Did you try to open it with Word Pad? 
Open Word Pad, click File>Open. Find the file and open it.


----------



## batty_professor (Jul 29, 2004)

Hi, and welcome to TSF. The trick is to restore the folder options defaults. I don't use windoze and therefore don't have explorer, But I think you click views, folder options, ?? anyway there is a radio button in there somewhere that says something about defaults. It's not hard to find, But I can't try it myself to tell you.


----------



## Super Dave (Jan 10, 2005)

Geekgirl - "Did you try to open it with (Note) Pad?"

Just try to find it! It's not as easy to navigate as my XP. It has a touch screen, so no mouse, no right clicking. I have not found an "Explore" function yet. I did try "My Computer/C:" it's not there. I tried "Run" and typed in "Note Pad" and it seemed to work, but when I opened the last folder it was blank even though there are supposed to be files in there that do open with note pad.


batty_professor - I tried that. But I just went and tried it again. There's nothing in options that helps.

Thanks for the ideas anyhow. I hope I can get this resolved because I may need to make changes to some of the programs. I'm hoping I can get the system working without the manufacturers coming out to do it. That could cost well into 4 figures.


----------



## batty_professor (Jul 29, 2004)

Is there a provision to startup in "safe mode"? perhaps that will allow more control.


----------



## Cardflopper (Nov 16, 2004)

1. typing "notepad.exe" in the run box should open notepad...
2. if you push and hold the touchscreen, does the right-clickmenu appear?

hope this helps a bit


----------



## greyknight17 (Jul 1, 2004)

If the file should (by default) open up in Wordpad, just re-associate Wordpad to be the default. Click on that file once. Now hold down the SHIFT key and right click and choose Open With...Choose Wordpad and check the box at the bottom.

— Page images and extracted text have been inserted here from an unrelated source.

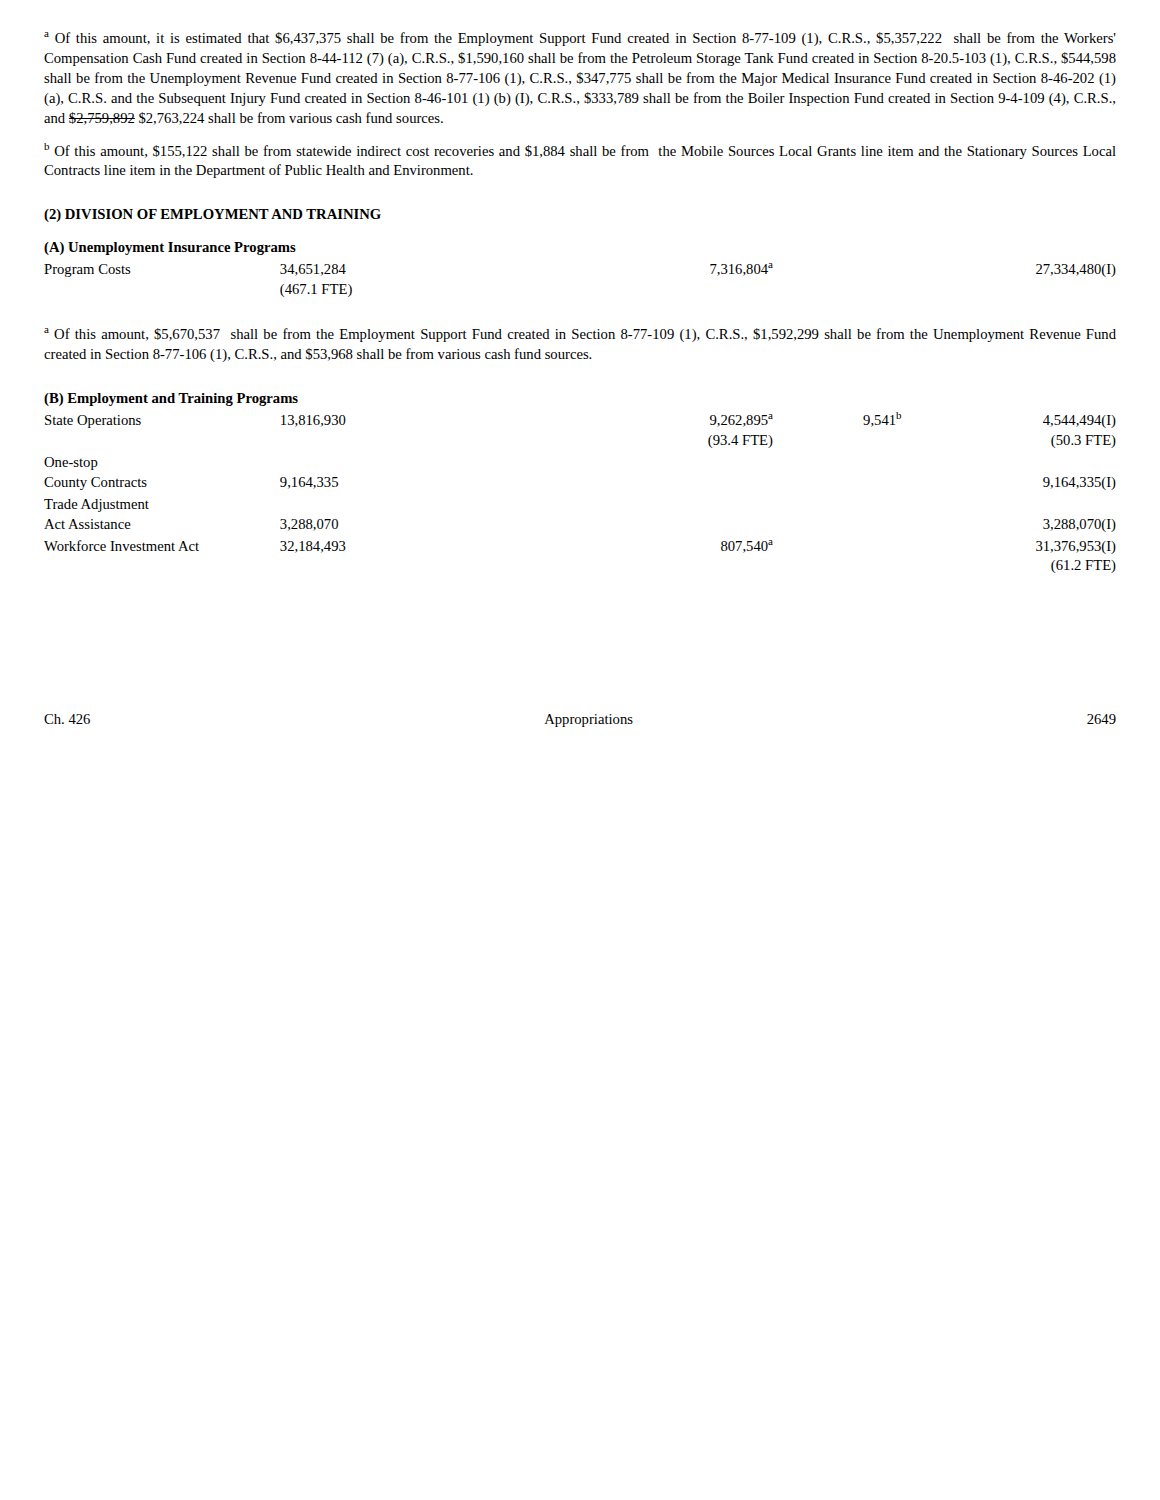a Of this amount, it is estimated that $6,437,375 shall be from the Employment Support Fund created in Section 8-77-109 (1), C.R.S., $5,357,222 shall be from the Workers' Compensation Cash Fund created in Section 8-44-112 (7) (a), C.R.S., $1,590,160 shall be from the Petroleum Storage Tank Fund created in Section 8-20.5-103 (1), C.R.S., $544,598 shall be from the Unemployment Revenue Fund created in Section 8-77-106 (1), C.R.S., $347,775 shall be from the Major Medical Insurance Fund created in Section 8-46-202 (1) (a), C.R.S. and the Subsequent Injury Fund created in Section 8-46-101 (1) (b) (I), C.R.S., $333,789 shall be from the Boiler Inspection Fund created in Section 9-4-109 (4), C.R.S., and $2,759,892 $2,763,224 shall be from various cash fund sources.
b Of this amount, $155,122 shall be from statewide indirect cost recoveries and $1,884 shall be from the Mobile Sources Local Grants line item and the Stationary Sources Local Contracts line item in the Department of Public Health and Environment.
(2) DIVISION OF EMPLOYMENT AND TRAINING
(A) Unemployment Insurance Programs
| Program Costs | 34,651,284 (467.1 FTE) | 7,316,804 a | | 27,334,480(I) |
a Of this amount, $5,670,537 shall be from the Employment Support Fund created in Section 8-77-109 (1), C.R.S., $1,592,299 shall be from the Unemployment Revenue Fund created in Section 8-77-106 (1), C.R.S., and $53,968 shall be from various cash fund sources.
(B) Employment and Training Programs
| State Operations | 13,816,930 | 9,262,895 a (93.4 FTE) | 9,541 b | 4,544,494(I) (50.3 FTE) |
| One-stop County Contracts | 9,164,335 | | | 9,164,335(I) |
| Trade Adjustment Act Assistance | 3,288,070 | | | 3,288,070(I) |
| Workforce Investment Act | 32,184,493 | 807,540 a | | 31,376,953(I) (61.2 FTE) |
Ch. 426
Appropriations
2649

That should do it.


----------



## epos159 (Dec 1, 2004)

I know you said you looked in "Tools" --> "Folder Options" did you see a tab labeled "File Types"? If so, in there you select the extension on the file (like .txt) and then change it to notepad or wordpad... whatever. 

Also I saw that you said you couldn't see the files when you tried to open them through the program... look down under where you would type in the name of the file... where it says something like "type of files" and make sure that says "All files"

Also to solve the right click thing you can use "Shift+F10" and that will give you the right click options.

Hope this was some help to you.


----------



## Super Dave (Jan 10, 2005)

"if you push and hold the touchscreen, does the right-clickmenu appear?"
Nope.

"I think you click views, folder options, ?? anyway there is a radio button in there somewhere that says something about defaults."
Earlier when I tried it I was in the program, now I tried it from the folder and there is more options. It doesn't say 'defaults' though, so I didn't mess with it.


"Also I saw that you said you couldn't see the files when you tried to open them through the program... look down under where you would type in the name of the file... where it says something like "type of files" and make sure that says "All files""

!!! :4-clap: That did it. I should have noticed that.  
So now I can open it the way it was intended and that I didn't lose data.

Thank you all.


----------



## epos159 (Dec 1, 2004)

Glad we were able to help! :smile:


----------